Copy out the text of all the records below line for line, leaving out the pictures.
+===+
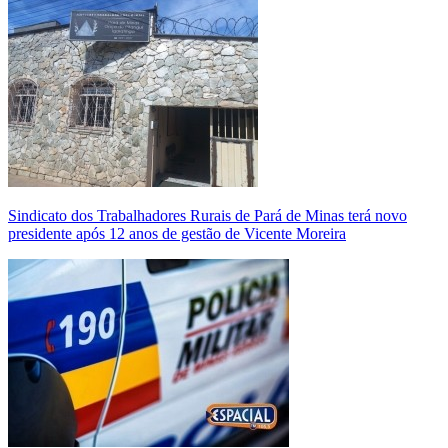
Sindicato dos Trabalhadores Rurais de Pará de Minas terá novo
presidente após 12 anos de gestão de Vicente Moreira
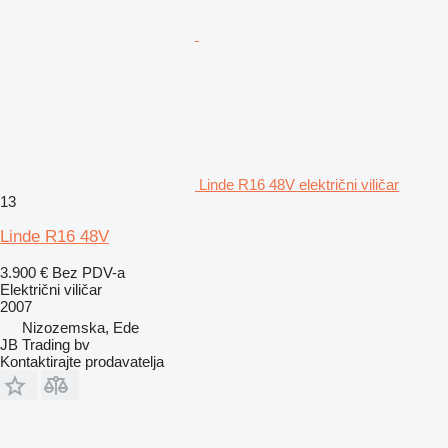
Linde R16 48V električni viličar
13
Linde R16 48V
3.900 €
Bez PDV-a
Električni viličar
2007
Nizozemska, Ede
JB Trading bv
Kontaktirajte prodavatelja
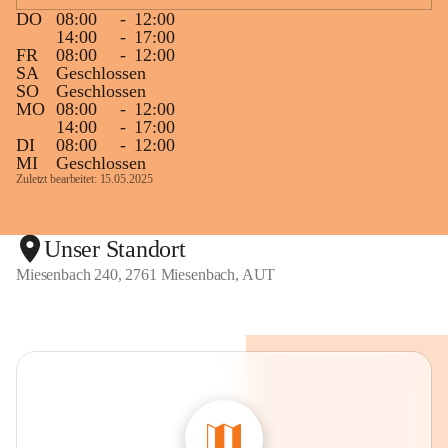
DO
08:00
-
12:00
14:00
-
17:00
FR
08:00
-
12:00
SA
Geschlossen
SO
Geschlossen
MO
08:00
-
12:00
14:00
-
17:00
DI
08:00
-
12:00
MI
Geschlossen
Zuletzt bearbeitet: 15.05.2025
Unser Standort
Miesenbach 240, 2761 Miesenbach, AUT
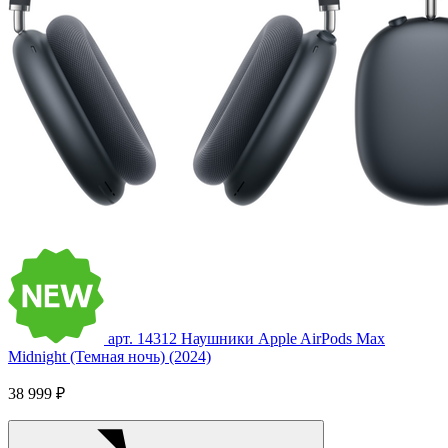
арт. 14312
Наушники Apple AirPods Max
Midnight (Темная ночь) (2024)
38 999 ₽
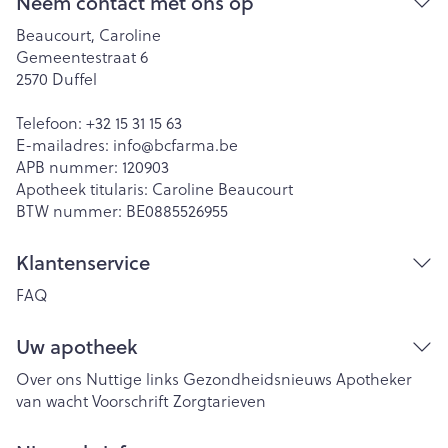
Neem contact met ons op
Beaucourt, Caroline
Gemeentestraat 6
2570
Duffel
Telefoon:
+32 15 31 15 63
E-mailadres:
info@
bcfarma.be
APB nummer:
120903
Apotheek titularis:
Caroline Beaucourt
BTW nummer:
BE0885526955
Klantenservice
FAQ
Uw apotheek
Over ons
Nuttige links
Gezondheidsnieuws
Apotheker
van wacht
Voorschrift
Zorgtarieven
+===+
### Task solution
Sindicato dos Trabalhadores Rurais de Pará de Minas terá novo
presidente após 12 anos de gestão de Vicente Moreira
Linde R16 48V električni viličar
13
Linde R16 48V
3.900 €
Bez PDV-a
Električni viličar
2007
Nizozemska, Ede
JB Trading bv
Kontaktirajte prodavatelja
DO
08:00
-
12:00
14:00
-
17:00
FR
08:00
-
12:00
SA
Geschlossen
SO
Geschlossen
MO
08:00
-
12:00
14:00
-
17:00
DI
08:00
-
12:00
MI
Geschlossen
Zuletzt bearbeitet: 15.05.2025
Unser Standort
Miesenbach 240, 2761 Miesenbach, AUT
арт. 14312
Наушники Apple AirPods Max
Midnight (Темная ночь) (2024)
38 999 ₽
Neem contact met ons op
Beaucourt, Caroline
Gemeentestraat 6
2570
Duffel
Telefoon:
+32 15 31 15 63
E-mailadres:
info@
bcfarma.be
APB nummer:
120903
Apotheek titularis:
Caroline Beaucourt
BTW nummer:
BE0885526955
Klantenservice
FAQ
Uw apotheek
Over ons
Nuttige links
Gezondheidsnieuws
Apotheker
van wacht
Voorschrift
Zorgtarieven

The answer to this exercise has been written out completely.